§ Exercise material
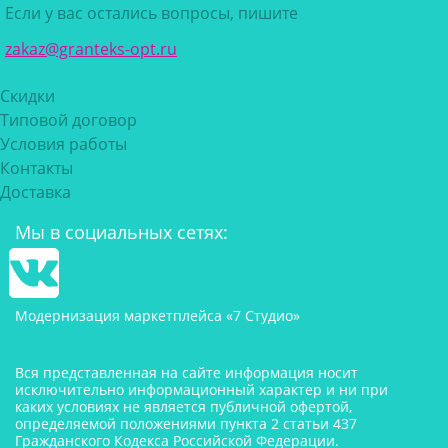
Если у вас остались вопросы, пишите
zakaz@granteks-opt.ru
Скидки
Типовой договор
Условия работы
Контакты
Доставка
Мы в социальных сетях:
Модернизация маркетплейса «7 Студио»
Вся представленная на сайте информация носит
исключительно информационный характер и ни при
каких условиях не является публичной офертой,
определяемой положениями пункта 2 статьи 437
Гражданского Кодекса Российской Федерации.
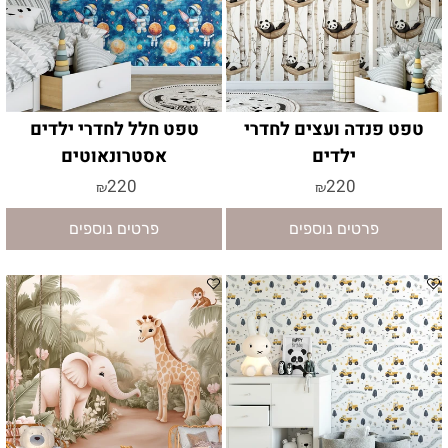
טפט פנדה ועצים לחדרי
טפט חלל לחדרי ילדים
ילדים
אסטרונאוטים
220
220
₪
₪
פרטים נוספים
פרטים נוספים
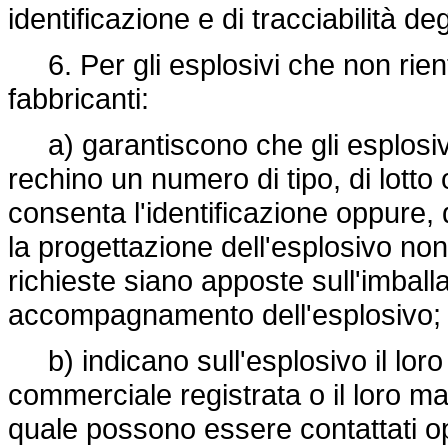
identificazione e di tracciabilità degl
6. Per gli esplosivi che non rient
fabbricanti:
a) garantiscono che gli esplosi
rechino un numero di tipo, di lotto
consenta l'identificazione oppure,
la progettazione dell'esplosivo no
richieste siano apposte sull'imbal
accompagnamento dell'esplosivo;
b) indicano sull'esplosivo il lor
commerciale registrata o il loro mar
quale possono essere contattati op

* * *

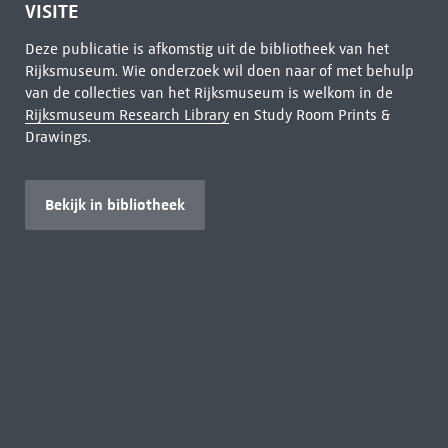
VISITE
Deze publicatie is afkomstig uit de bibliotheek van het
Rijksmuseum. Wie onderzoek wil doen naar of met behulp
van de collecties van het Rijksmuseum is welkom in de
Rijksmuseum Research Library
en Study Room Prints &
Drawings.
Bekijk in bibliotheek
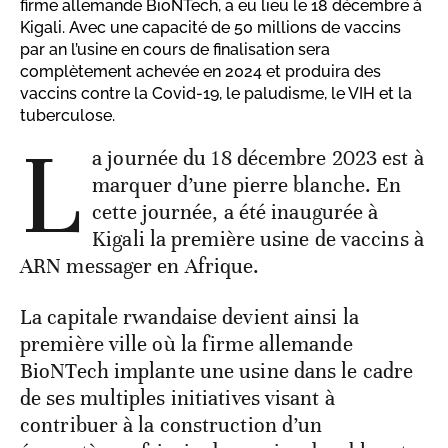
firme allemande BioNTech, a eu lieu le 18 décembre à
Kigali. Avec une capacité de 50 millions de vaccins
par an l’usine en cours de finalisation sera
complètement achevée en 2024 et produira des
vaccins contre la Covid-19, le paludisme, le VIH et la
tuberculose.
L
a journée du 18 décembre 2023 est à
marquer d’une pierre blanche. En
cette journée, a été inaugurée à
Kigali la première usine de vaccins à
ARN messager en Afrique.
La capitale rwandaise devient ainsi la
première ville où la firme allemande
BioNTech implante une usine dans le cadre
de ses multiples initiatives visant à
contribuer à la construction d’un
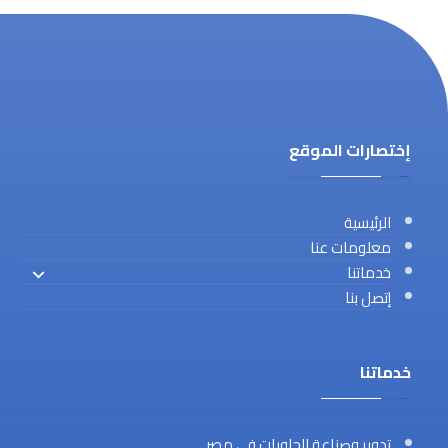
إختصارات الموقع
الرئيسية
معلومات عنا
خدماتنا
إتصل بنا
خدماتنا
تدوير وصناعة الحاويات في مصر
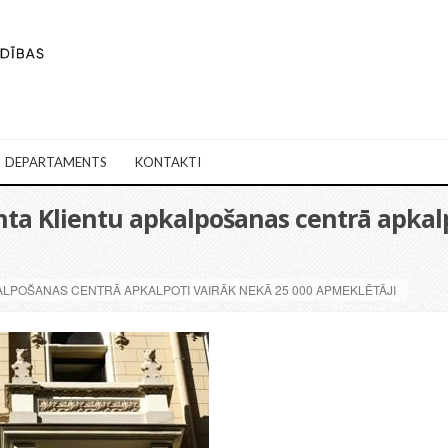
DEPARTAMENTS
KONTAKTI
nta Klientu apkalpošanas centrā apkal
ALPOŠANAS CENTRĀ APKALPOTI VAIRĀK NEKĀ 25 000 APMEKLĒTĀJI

==

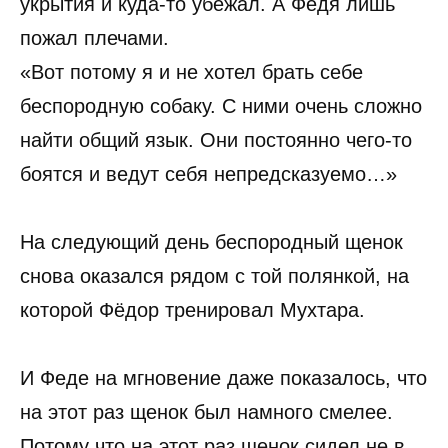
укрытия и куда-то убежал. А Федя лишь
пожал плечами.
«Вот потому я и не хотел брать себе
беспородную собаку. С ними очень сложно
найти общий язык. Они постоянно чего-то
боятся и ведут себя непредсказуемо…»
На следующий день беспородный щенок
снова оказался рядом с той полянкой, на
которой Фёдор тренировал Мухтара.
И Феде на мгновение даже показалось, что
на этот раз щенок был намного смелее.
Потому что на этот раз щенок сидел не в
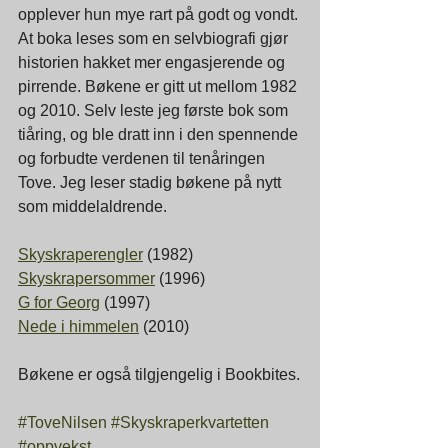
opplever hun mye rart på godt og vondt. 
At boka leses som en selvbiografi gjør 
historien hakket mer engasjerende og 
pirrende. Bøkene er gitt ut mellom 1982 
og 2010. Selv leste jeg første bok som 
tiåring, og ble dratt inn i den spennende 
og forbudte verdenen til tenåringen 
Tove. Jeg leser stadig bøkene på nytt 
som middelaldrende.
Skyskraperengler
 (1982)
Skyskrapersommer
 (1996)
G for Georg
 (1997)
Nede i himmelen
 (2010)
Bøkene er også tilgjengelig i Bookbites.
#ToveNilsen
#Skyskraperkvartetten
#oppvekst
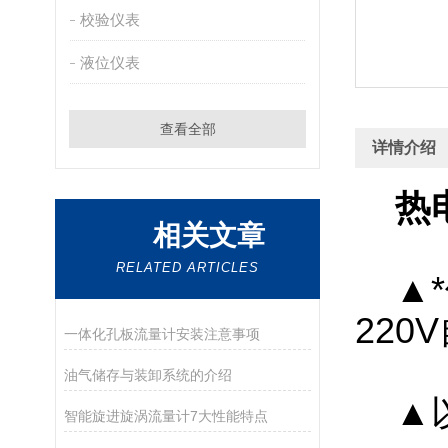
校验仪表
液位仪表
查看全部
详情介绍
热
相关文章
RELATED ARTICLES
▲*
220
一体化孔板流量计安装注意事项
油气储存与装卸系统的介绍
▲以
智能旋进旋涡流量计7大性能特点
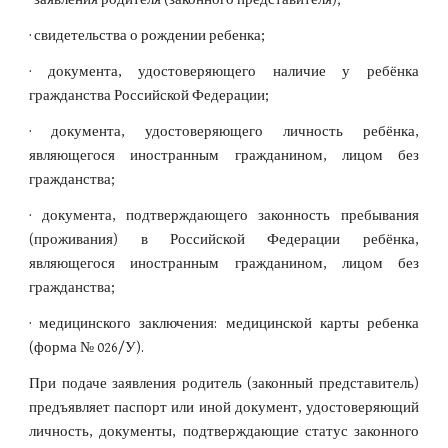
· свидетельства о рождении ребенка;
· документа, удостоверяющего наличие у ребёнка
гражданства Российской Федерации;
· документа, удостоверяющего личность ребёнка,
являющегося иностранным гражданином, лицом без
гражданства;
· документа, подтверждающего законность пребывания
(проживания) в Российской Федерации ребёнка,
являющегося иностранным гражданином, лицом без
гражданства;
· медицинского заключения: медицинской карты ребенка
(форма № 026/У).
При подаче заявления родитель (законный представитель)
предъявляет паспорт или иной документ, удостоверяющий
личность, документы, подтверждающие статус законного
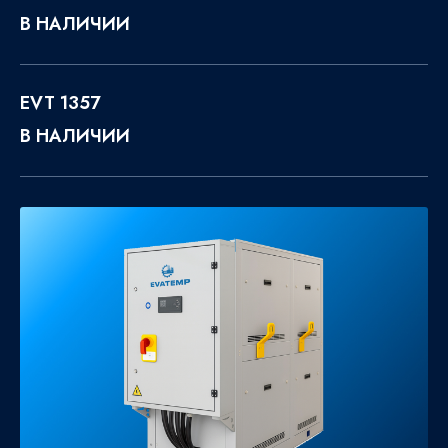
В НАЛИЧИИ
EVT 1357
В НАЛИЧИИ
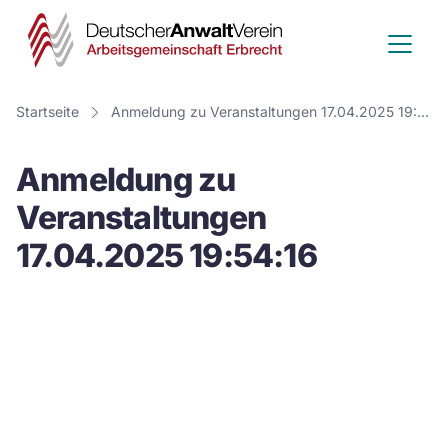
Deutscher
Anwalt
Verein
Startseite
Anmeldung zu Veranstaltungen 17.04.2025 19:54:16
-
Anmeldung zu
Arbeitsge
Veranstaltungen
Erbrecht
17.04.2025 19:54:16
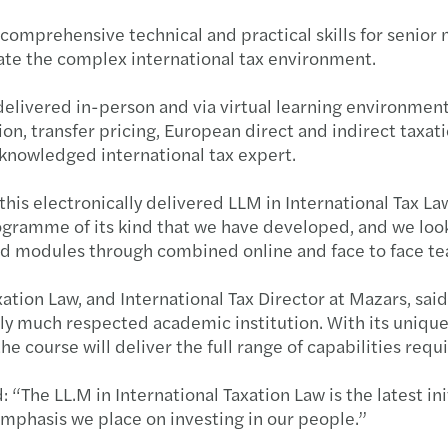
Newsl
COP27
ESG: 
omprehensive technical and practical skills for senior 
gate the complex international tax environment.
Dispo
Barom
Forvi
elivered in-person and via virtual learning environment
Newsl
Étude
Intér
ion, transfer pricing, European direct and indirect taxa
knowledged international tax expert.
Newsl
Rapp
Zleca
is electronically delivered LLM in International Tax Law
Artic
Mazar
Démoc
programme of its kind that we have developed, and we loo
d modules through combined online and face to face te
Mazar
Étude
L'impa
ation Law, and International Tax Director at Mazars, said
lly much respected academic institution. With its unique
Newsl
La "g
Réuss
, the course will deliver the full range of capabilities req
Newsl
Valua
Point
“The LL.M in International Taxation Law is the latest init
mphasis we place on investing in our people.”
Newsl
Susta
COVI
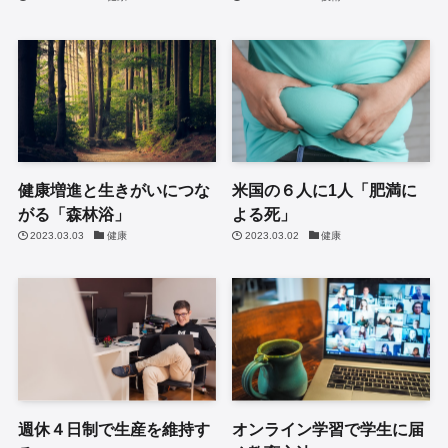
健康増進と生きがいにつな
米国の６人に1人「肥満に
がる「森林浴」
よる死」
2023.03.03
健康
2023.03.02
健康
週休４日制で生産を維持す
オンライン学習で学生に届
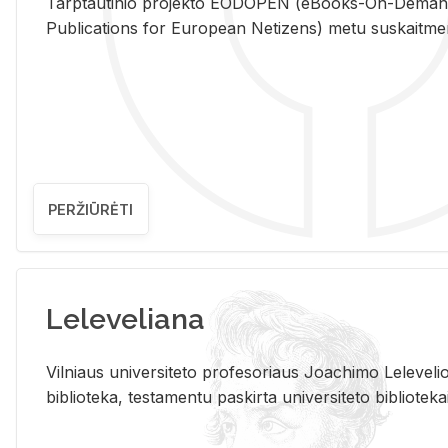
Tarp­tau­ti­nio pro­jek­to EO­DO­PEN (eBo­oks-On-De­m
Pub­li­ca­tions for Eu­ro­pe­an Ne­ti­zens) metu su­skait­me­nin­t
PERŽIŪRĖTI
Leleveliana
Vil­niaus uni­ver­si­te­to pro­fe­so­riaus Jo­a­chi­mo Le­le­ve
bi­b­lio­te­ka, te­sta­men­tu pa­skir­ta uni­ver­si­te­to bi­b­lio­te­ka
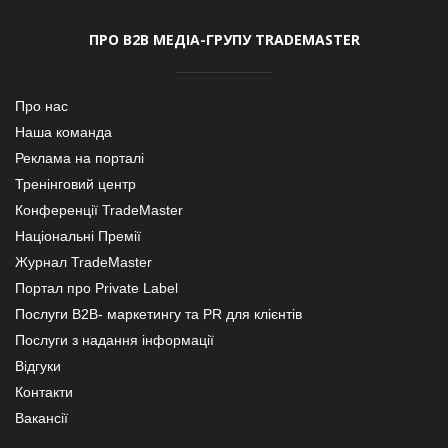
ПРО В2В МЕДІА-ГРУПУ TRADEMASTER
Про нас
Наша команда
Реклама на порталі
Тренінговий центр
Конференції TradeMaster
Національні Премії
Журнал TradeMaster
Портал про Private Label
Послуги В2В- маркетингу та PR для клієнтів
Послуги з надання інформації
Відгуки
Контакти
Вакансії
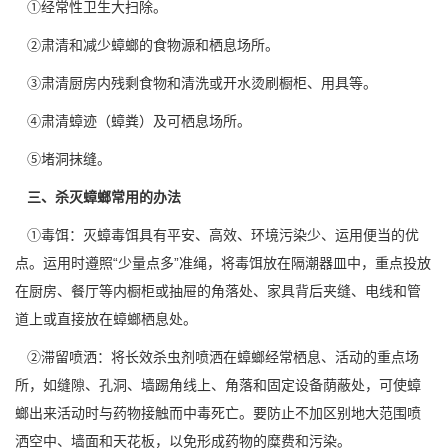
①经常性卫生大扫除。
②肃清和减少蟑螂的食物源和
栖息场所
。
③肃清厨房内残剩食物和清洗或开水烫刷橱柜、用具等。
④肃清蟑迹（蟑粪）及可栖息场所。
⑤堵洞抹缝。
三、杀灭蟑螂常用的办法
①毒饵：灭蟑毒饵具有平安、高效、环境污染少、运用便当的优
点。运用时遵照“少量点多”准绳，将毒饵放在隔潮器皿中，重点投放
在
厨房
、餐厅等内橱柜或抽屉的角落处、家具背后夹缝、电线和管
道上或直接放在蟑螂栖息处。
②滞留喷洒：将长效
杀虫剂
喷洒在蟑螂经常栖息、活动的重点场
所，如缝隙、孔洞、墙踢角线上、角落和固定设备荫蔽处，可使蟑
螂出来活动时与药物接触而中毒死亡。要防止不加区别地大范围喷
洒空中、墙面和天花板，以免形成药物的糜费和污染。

§ Task directions
If a line of the material contains the string "документа", count it; give only the total.

§ Your response
3